··· TEXTE FOURNI ···
SELECTION- “Derrière moi les
oliviers"
Premier Film - Fiction (voir article LFF 2012 - COMPÉTITION (Partie 1/4) )
Premier Film - Fiction (voir article LFF 2012 - COMPÉTITION (Partie 1/4) )
Ton premier film traite des répercussions de l’implication d’un père de famille en tant qu’agent de l’armée de « Lahd »* sur ces deux enfants. Quelles sont les raisons qui t’ont décidées de parler de ce sujet ?
Je suis du sud du Liban. Ainsi, je souhaitais parler d’un fait réel, qui touche
cette région-là. En commençant mes recherches, j’ai fait le constat que le cas
des familles de Lahd est tabou et peu discuté. La position adoptée par la
génération des parents est retransmise aux enfants et ainsi les enfants à leur
tour jugent et considèrent ces personnes comme des traitres. Dans mon
film par exemple, Georges, le frère de Mariam, souffre des insultes de ses
camarades de classe envers lui. De nombreuses familles sont touchées et
ne sont pas traitées de façon normale : elles ne sont pas bien
intégrées voire rejetées par certains citoyens libanais. J’ai vécu avec
eux et ai été témoin de leurs problèmes. Malheureusement, il y a même des
familles qui pensent retourner en Israël parce qu’elles sont rejetées dans leurs
propres pays. Tout cela m’a poussé à prendre l’engagement de les supporter à
travers un film.
Tu as effectué un vrai travail de
recherche sur le terrain, pourquoi avoir choisi de faire une fiction et non un
documentaire ?
En fait, l’idée première était bien de faire un
documentaire. Ce projet de film a commencé il y a deux ans. En effet, le film est initialement basé sur une
histoire réelle. Cependant, lorsque le personnage principal n’était pas prêt à se
confier pleinement à moi, j’ai décidé d’adapter son histoire et d’en faire une
fiction. Elle a eu peur de mon projet de film et est encore très effrayée de
raconter son histoire. Elle craint d’avoir des problèmes ou qu’il y ait
une polémique… Cela m’a incité moi-même à plus de prudence dans ma façon de
traiter ce sujet; de l’aborder ni de manière trop politique ou trop légère. De
plus, je lui ai promis que ce film n’allait pas la toucher. J’espère tout de
même que ce film pourrait d’une façon ou d’une autre aider cette fille. Le fait
d’en parler et d’amener le public à réfléchir sur cette problématique est déjà
un bon début. En général, je suis passionnée de documentaires. J’ai déjà travaillé
pour Al-Jazeera auparavant, fait quelques documentaires et puis sinon des
fictions courtes lors de mes études. Mais je m’oriente vers le documentaire et
le grand écran.
···
CONSIGNE: Relevez toutes les expériences professionnelles passées que l'entretien sur « Derrière moi les oliviers » attribue à la personne interviewée.
··· DONNÉES FOURNIES ···
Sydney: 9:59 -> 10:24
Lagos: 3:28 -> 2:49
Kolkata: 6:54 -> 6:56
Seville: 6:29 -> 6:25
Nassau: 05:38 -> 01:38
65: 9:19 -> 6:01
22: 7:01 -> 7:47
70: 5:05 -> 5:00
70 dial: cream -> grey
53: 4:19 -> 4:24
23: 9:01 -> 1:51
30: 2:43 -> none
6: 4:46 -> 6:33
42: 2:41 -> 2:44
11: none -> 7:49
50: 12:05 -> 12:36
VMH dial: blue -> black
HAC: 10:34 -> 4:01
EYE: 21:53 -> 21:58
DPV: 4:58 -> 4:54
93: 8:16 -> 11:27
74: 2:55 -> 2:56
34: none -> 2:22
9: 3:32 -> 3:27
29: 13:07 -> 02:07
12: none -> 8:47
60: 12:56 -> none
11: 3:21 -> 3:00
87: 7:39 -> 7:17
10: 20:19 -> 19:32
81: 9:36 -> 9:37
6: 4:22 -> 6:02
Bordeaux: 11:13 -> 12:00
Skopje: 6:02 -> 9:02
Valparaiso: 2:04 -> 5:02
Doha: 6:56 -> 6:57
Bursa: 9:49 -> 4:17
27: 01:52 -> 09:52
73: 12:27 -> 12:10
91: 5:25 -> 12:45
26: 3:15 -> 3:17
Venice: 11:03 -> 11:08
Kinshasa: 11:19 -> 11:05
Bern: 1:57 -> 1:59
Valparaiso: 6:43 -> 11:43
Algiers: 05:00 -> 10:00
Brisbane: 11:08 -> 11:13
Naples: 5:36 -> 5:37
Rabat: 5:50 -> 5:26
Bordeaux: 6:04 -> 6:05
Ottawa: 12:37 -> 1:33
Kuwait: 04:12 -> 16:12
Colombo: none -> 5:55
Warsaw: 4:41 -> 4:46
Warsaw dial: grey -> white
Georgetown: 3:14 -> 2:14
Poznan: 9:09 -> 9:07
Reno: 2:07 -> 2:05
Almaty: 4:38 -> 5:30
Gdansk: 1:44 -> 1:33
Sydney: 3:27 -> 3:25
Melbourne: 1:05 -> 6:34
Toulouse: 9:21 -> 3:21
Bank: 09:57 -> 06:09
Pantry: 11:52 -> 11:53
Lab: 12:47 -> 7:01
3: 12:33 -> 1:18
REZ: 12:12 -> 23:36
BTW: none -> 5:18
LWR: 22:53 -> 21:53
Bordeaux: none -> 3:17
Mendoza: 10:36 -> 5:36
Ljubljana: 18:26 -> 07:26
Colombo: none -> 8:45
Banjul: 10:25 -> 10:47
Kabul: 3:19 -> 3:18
···
RÉPONSE ATTENDUE:
- Travail pour Al-Jazeera
- Réalisation de quelques documentaires
- Réalisation de fictions courtes pendant les études